Another article in the Wall Street Journal re: a number of the more visible brain-based products in the brain-fitness movement. If I had the time and resources it would be nice to do the following with these products, as well as many others that are available (see Sharp Brains for more)
1. Task analyze the cognitive/neuropsychological abilities that appear to be activated/treated with each product using a standard/accepted taxonomy of human cognitive abilities. In the domain of cognitive abilities I, of course, would analyze the products using the CHC taxonomy of cognitive abilities. Having a handful of independent experts in CHC theory complete this task analysis and then establish an "expert consensus" would be nice. Long story short----lets examine all of these products using the same cognitive taxonomic model and terminology.

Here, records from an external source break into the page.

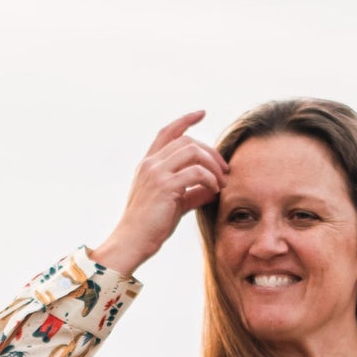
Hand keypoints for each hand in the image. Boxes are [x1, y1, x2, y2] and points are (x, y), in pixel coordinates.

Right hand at [92, 111, 228, 275]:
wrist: (132, 242)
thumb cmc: (151, 227)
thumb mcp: (173, 205)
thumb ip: (192, 193)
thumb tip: (212, 190)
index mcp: (148, 164)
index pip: (167, 132)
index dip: (185, 120)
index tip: (201, 113)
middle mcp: (150, 164)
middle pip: (187, 141)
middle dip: (210, 152)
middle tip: (225, 169)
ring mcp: (156, 173)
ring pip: (192, 151)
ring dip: (213, 164)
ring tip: (222, 181)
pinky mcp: (165, 186)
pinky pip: (195, 172)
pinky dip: (210, 179)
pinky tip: (215, 190)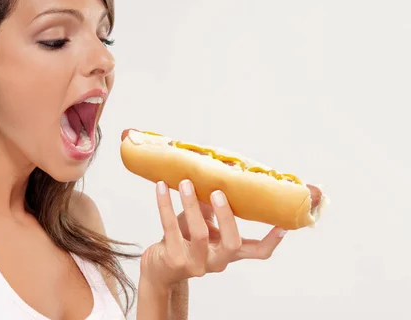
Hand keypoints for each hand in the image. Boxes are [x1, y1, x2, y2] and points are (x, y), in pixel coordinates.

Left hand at [140, 179, 286, 288]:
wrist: (159, 268)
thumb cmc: (184, 240)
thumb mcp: (202, 225)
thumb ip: (210, 207)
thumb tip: (215, 175)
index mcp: (229, 253)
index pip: (258, 252)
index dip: (272, 241)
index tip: (284, 224)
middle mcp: (217, 262)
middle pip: (231, 243)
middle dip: (226, 216)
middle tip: (218, 192)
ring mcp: (196, 264)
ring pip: (199, 233)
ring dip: (192, 204)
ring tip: (185, 182)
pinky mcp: (174, 259)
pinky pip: (170, 227)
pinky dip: (165, 204)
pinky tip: (161, 187)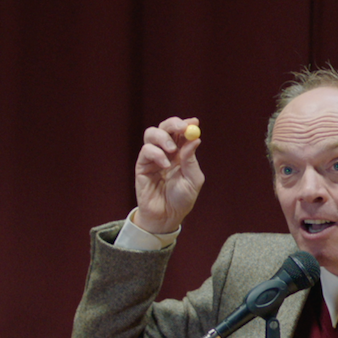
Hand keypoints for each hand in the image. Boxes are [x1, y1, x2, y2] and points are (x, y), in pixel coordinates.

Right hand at [133, 117, 204, 233]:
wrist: (167, 216)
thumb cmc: (182, 199)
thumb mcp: (193, 180)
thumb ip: (191, 160)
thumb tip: (194, 139)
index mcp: (181, 153)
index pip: (181, 132)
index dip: (186, 124)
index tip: (194, 122)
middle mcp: (167, 152)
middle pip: (165, 128)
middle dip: (173, 124)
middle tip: (181, 128)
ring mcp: (153, 157)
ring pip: (151, 133)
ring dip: (163, 137)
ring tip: (172, 150)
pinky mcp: (142, 166)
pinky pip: (146, 151)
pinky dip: (156, 153)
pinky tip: (164, 165)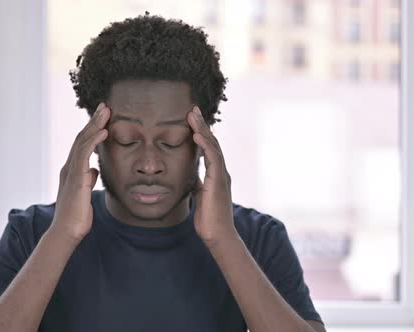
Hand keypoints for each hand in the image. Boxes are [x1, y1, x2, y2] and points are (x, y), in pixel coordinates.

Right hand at [50, 102, 109, 242]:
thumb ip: (88, 179)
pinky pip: (84, 154)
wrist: (67, 232)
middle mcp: (69, 167)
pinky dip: (94, 140)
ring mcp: (71, 171)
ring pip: (82, 141)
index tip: (104, 117)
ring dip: (95, 125)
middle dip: (94, 121)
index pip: (83, 144)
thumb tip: (95, 169)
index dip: (93, 129)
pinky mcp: (76, 178)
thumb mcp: (85, 193)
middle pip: (82, 137)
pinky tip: (104, 131)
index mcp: (73, 170)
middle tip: (105, 105)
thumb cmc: (77, 216)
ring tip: (106, 112)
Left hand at [187, 106, 237, 246]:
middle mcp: (221, 171)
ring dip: (202, 130)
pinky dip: (205, 145)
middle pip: (211, 142)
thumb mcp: (199, 196)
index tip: (191, 120)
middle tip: (192, 109)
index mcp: (216, 174)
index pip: (208, 148)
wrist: (217, 235)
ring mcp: (221, 175)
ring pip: (213, 146)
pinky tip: (196, 135)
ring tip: (193, 115)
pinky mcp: (219, 181)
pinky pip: (212, 159)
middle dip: (201, 125)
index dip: (200, 133)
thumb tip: (192, 177)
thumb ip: (198, 184)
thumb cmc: (208, 219)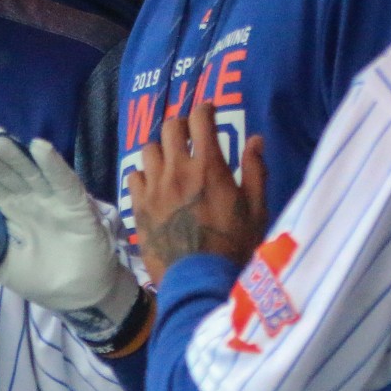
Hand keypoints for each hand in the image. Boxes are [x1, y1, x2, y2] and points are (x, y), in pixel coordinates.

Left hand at [0, 129, 138, 321]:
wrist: (79, 297)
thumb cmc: (39, 277)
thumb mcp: (1, 263)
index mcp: (10, 206)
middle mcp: (30, 196)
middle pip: (7, 170)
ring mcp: (53, 199)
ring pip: (32, 171)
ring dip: (15, 154)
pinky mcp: (77, 206)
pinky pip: (64, 183)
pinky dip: (54, 166)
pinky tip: (40, 148)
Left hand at [127, 100, 267, 285]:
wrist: (198, 280)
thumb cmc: (234, 247)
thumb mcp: (256, 209)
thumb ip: (256, 171)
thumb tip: (255, 139)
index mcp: (209, 167)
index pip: (200, 120)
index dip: (205, 109)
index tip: (209, 111)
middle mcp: (177, 171)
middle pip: (170, 127)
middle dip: (181, 124)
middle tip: (190, 134)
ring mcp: (154, 188)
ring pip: (148, 149)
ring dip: (161, 149)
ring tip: (170, 160)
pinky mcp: (138, 206)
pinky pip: (133, 176)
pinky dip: (144, 174)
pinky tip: (154, 183)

2. Conduct a study (or series of studies) where the effectiveness of the programs (at least 3-4) are compared head-to-head with either (a) the same subjects (of course, using a counter-balanced design) and/or (b) randomly assign subjects to different product treatment groups (or use some matched subject groups). The use of a control (non-treatment group) would also be ideal. Have all subjects take a standard battery of pre- and post-test cognitive/neuropsychological measures and statistically compare the relative treatment effects against the control group.
I'm sure there is more, but this would provide some useful information for the consumer in this whole brain fitness movement.